What you have to do
Take the line with "[78,1233,154,1256] 0516 -> (1167, 154) none" and every line after it, through the end of the listing, and give them again exactly, pictures excluded.

Working data
══════════

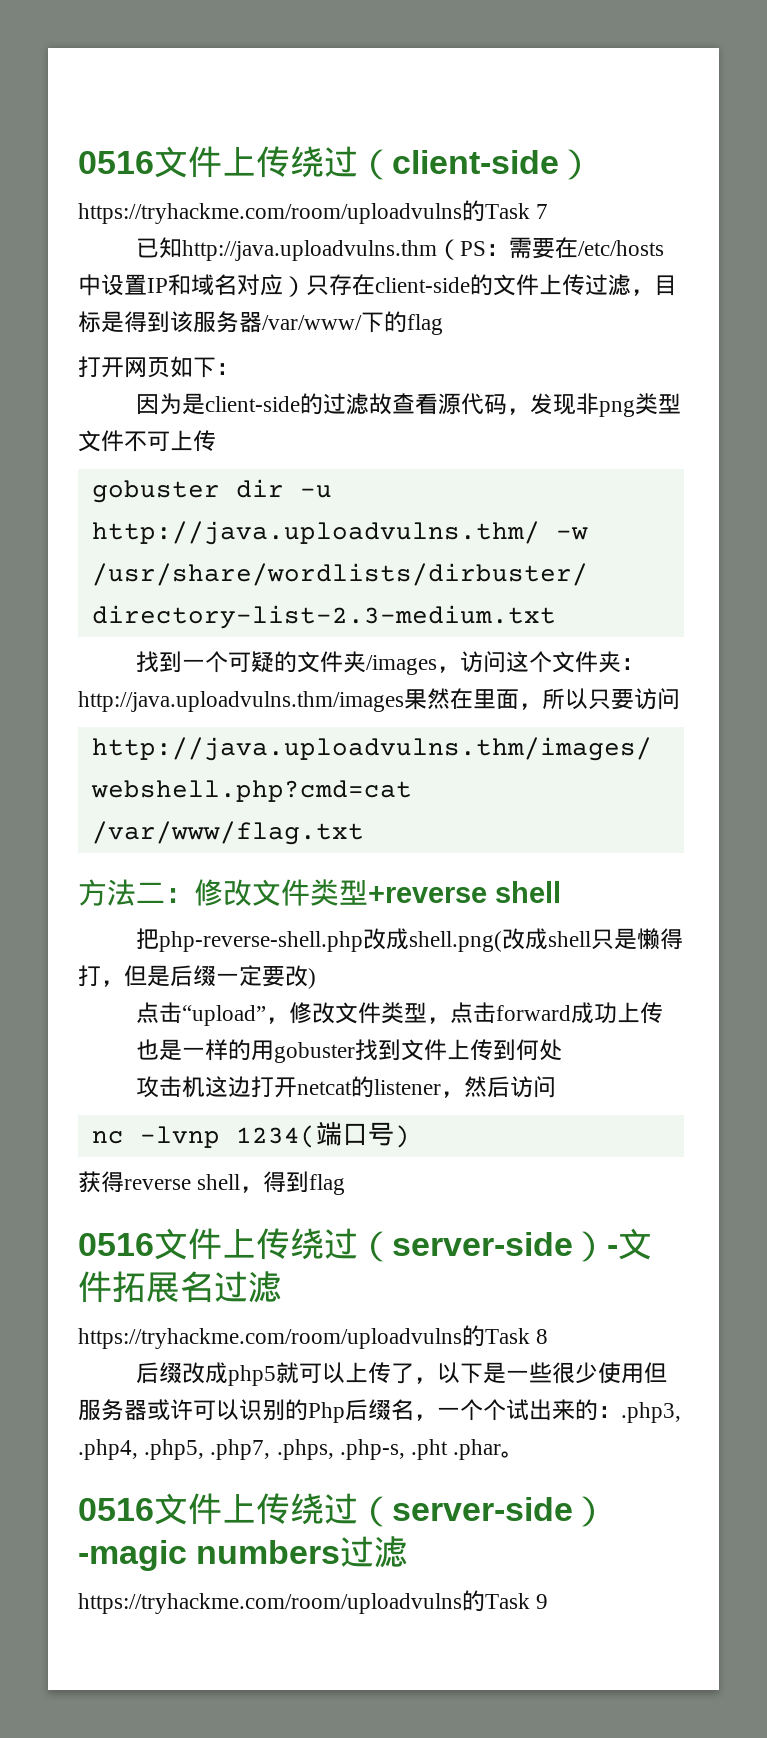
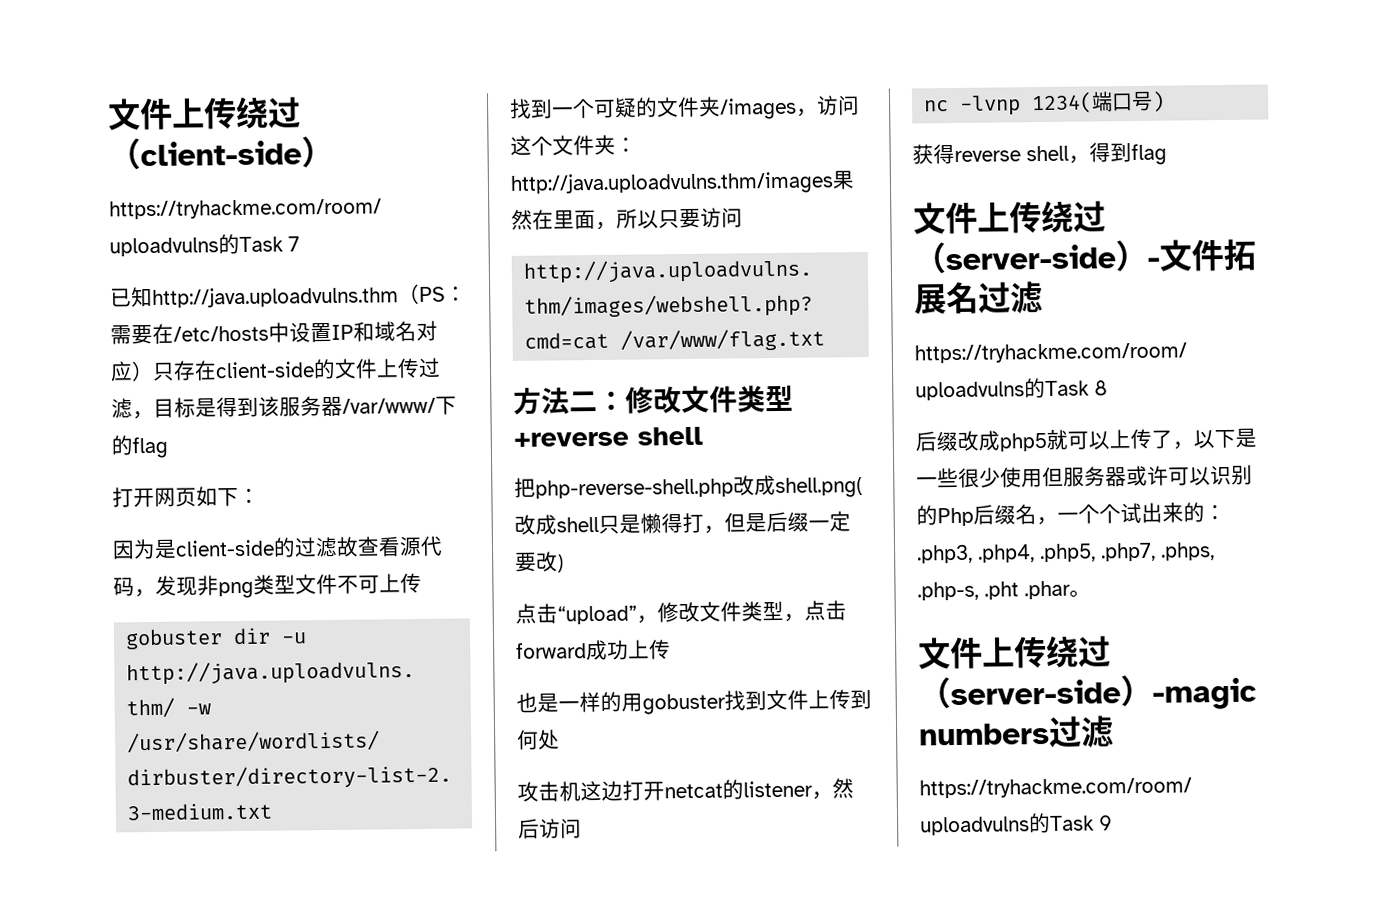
[78,151,154,174] 0516 -> (107, 114) none
[78,1233,154,1256] 0516 -> (1167, 154) none
[78,1498,154,1521] 0516 -> (1091, 593) none

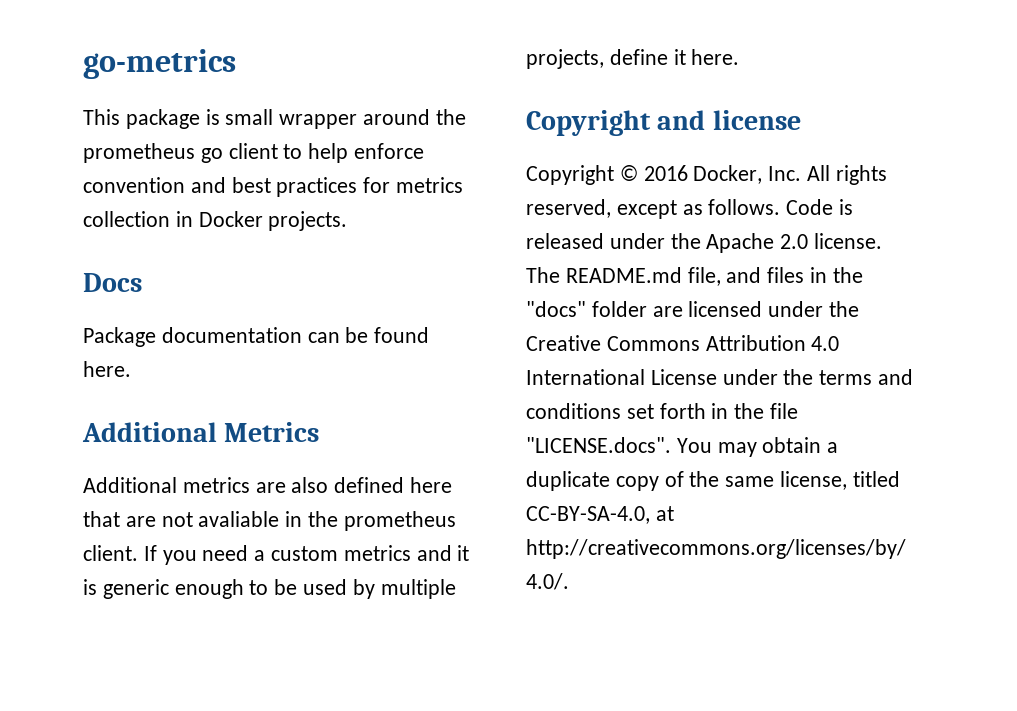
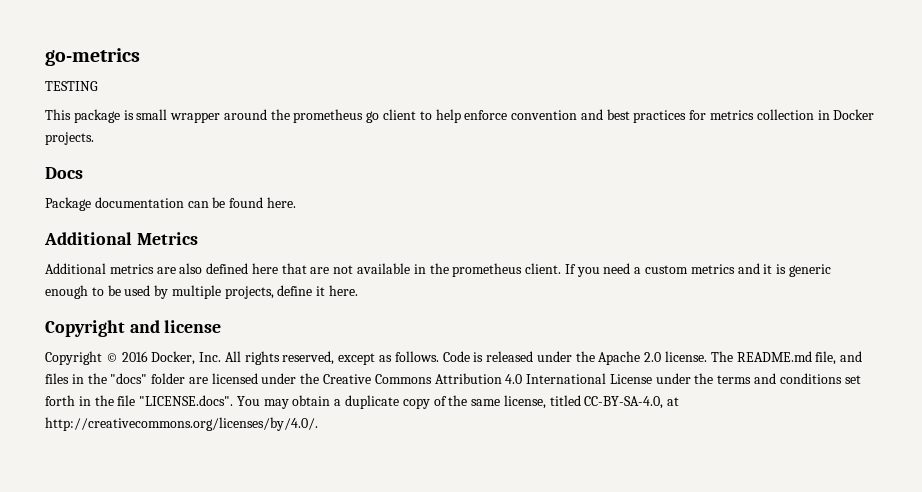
(236, 64) none -> [45,81,98,91] // TESTING
[198,511,280,527] avaliable -> [357,263,411,274] available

══════════

Worked solution
[78,1233,154,1256] 0516 -> (1167, 154) none
[78,1498,154,1521] 0516 -> (1091, 593) none

(236, 64) none -> [45,81,98,91] // TESTING
[198,511,280,527] avaliable -> [357,263,411,274] available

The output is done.